Mylan to merge with Pfizer’s Upjohn

Pfizer will combine its off-patent drug business with Mylan.

  • Pfizer shareholders would own 57% of the new company and Mylan’s shareholders would get 43%.
  • The combined company, which will sell Mylan’s EpiPen and Pfizer’s Viagra, will be domiciled in the U.S.
  • The new company will be led by Pfizer’s Michael Goettler, currently president of the Upjohn business. Mylan Chairman Robert Coury will be executive chairman, and Mylan CEO Heather Bresch will depart.

 

Pfizer, the world’s largest drugmaker, plans to divest its off-patent drug business and combine it with generic-drug maker Mylan.

Under the agreement, which is structured as an all-stock deal, each Mylan share would be converted into one share of the new company.

Pfizer shareholders would own 57% of the combined new company and Mylan shareholders would own 43%, Mylan said. The Wall Street Journal first reported the news.

The combined company, which will sell Mylan’s EpiPen and Pfizer’s Viagra, will be domiciled in the U.S. The deal will be structured in what’s known as a reverse Morris trust, with Pfizer’s Upjohn business divested and then combined with Mylan.

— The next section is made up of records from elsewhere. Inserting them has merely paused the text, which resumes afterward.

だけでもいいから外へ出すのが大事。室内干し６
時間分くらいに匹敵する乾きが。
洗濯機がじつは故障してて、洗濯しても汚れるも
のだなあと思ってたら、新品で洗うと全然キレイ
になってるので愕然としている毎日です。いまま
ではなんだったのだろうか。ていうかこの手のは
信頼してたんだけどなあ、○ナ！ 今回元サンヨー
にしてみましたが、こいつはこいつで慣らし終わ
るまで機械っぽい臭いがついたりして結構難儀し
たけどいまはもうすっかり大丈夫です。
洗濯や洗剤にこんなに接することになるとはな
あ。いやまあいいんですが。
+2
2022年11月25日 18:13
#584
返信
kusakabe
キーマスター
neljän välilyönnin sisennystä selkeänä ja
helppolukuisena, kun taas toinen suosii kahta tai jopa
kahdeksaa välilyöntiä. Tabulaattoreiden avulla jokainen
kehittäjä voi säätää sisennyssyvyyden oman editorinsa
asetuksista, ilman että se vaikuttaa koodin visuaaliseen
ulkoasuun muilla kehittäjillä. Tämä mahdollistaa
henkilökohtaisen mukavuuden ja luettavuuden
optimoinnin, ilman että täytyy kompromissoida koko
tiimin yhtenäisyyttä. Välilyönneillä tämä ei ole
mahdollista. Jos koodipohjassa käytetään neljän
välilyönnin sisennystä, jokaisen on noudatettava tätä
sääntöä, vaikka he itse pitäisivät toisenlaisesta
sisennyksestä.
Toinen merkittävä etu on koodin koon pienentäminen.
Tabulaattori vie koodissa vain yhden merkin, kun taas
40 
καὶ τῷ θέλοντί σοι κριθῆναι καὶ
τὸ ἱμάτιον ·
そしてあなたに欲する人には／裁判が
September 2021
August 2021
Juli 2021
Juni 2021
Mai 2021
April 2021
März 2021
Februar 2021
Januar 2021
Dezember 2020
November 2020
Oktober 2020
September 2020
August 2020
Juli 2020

Mylan shares jumped 20% to $22.10, while Pfizer shares slipped nearly 2% to $42.34 in early trading on Monday.

The combined company could draw annual sales of more than $20 billion. Mylan reported 2018 sales of $11.4 billion and while Pfizer hasn’t broken out full-year numbers for its China-based Upjohn unit, its first-quarter sales were just over $3 billion. Pfizer’s total 2018 revenue was $53.6 billion.

Mylan’s stock is down 76% from its 2015 high amid scrutiny of its price increases on the EpiPen, pressure on U.S. generic drug prices and an investigation into drug-price collusion in the industry. The deal is the “best-case outcome” for Mylan, said Jared Holz, health-care strategist at Jefferies. Mylan said last year it had formed a strategic review committee to evaluate options for the future of the company.

Pfizer investors are more mixed on the deal, according to Holz, who said he’s received feedback from shareholders since the Journal’s first report Saturday morning,

It would mark a further move under new Chief Executive Albert Bourla to streamline Pfizer’s focus on branded medicines and vaccines. The company agreed in December to combine its consumer-health business, which sells Advil and other brands, with GlaxoSmithKline’s in a joint venture of which GSK has a majority controlling interest. In June, Pfizer said it would spend $11.4 billion to acquire the cancer-drug maker Array BioPharma.

The Mylan deal, Holz said, could be “dilutive to earnings over the near term because of how profitable Upjohn is to Pfizer.”

The new company will be led by Pfizer’s Michael Goettler, currently president of the Upjohn business. Mylan Chairman Robert Coury will be executive chairman, and Mylan CEO Heather Bresch will depart.

Holz called the management shuffle a positive for the deal, noting Mylan’s had “one of the most out-of-favor management teams in all of health care.”

Bresch was at the center of the 2016 uproar over Mylan’s pricing of the EpiPen, a lifesaving medication delivery system for people with extreme allergies. The price of a pair of EpiPens had risen to $600 from $100 in 2008, and she defended the price hike. Mylan later offered a generic version for about $300.

As part of the deal, Pfizer will separate its Upjohn unit in a tax-free spinoff and will simultaneously combine with Mylan.

Upjohn will issue $12 billion of debt at or prior to separation. After the deal closes, the new company will have about $24.5 billion of total debt outstanding.

Separately, Pfizer on Monday reported a 30% rise in quarterly profit, helped by demand for its branded treatments such as Ibrance, Eliquis and Xeljanz.

Centerview Partners and PJT Partners are Mylan’s financial advisors, while Cravath, Swaine & Moore and NautaDutilh are providing legal counsel. Pfizer’s financial advisors are Goldman Sachs and Guggenheim Securities, while its legal advisors are Wachtell, Lipton, Rosen & Katz and De Brauw Blackstone Westbroek. Davis Polk and Wardwell is Pfizer’s special tax counsel.